Edinburgh Fringe Review: Henry Paker

henry paker



Great show, shame about the critic. Henry Paker's set was one of those hours that put me in a difficult position. It is packed full of jokes, wry, offbeat observations and physical humour but somehow I walked out not feeling fully satisfied even though I'd watched most of the audience in fits of laughter.

Paker is clearly a gifted jokesmith. His style has evolved since I saw him win the Leicester Comedy Festival Comedian of the Year in 2008 and thought he was a weird, angular cross between Harry Hill and Leonard Rossiter's Rigsby. The trouble for me is that I have heard that he is an in-demand joke writer, having written quips for shows such as Never Mind The Buzzcocks and Mock The Week. So whenever he cracked a pretty good gag I kept thinking that he was cracking it because others had rejected it. When, for instance, he did an extended riff about going bald, I figured that he was doing it because it wouldn't work if, say, hirsute Seann Walsh did it.

There were moments when it felt as if Paker could not settle into one definitive style. The general framework of Classic Paker is his relationship with his fiancée and his envy of her young, handsome Spanish dance teacher. When he did some material about how he had discovered since cohabiting that women are partial to cushions – why put soft things on other soft things? – it could have been Michael McIntyre talking, or even, going back further, Jeff Green. Likewise his suggestion that once couples live together box sets replace sex in a relationship. This sat rather uneasily alongside more surreal material later on. 

When he delivered an angry routine about how there is only a brief window during which an avocado can be eaten I'm sure I've heard a similar thought made about pears. By Eddie Izzard perhaps? Coincidence, obviously, and the skit worked very well, but it is one of the pitfalls of seeing a lot of comedy that the same ideas bubble to the surface.
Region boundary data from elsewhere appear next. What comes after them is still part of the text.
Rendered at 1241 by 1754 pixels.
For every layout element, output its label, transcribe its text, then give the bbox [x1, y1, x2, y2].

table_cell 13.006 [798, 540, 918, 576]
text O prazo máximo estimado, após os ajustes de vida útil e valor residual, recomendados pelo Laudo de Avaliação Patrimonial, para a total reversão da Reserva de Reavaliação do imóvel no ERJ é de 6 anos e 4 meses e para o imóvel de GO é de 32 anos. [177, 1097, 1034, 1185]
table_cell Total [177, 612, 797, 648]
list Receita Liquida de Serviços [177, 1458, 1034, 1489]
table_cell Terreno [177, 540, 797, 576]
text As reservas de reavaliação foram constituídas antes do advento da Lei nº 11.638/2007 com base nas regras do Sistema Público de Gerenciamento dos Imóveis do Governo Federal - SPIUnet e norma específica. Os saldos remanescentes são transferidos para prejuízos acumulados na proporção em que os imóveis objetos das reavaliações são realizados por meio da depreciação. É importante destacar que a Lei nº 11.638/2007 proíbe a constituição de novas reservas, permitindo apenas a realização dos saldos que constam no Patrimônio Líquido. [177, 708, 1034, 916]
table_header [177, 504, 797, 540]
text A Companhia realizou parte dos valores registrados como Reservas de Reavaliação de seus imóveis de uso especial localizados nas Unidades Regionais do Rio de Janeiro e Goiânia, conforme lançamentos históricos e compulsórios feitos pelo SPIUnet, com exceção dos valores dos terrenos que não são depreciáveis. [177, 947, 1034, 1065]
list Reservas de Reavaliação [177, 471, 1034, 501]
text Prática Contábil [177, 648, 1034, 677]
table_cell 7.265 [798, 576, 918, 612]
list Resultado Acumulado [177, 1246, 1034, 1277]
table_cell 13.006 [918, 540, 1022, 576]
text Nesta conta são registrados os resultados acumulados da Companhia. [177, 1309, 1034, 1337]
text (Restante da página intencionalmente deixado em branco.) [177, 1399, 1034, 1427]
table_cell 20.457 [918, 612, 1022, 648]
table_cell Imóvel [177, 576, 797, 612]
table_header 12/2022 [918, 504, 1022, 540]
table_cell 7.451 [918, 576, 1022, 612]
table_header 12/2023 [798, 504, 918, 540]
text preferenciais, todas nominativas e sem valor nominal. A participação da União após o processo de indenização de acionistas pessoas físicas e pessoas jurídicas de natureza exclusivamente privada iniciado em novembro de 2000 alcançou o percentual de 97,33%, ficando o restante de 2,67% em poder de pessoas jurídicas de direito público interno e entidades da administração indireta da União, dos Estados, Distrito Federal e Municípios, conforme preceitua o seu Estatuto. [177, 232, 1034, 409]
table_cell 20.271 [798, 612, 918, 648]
In the last two weeks I've seen two comedians talk about subjects as diverse as gout (John Robins and Brett Goldstein) and reports that workers have jumped out of windows at a Chinese factory making Apple products.

While Paker gets marked down for originality and cohesiveness of style there is something extremely amiable about him. He has a busy physicality onstage, waving him arms about like a mad professor, which makes a change from stand-ups who, well, don't do much more than stand up. Then again, just to highlight the subjectivity of comedy criticism, I spoke to a colleague who enjoyed the gags but was irritated by the movement. Which just goes to show that you can't please all the people all the time. Paker certainly pleased his audience, but he only partly pleased this critic.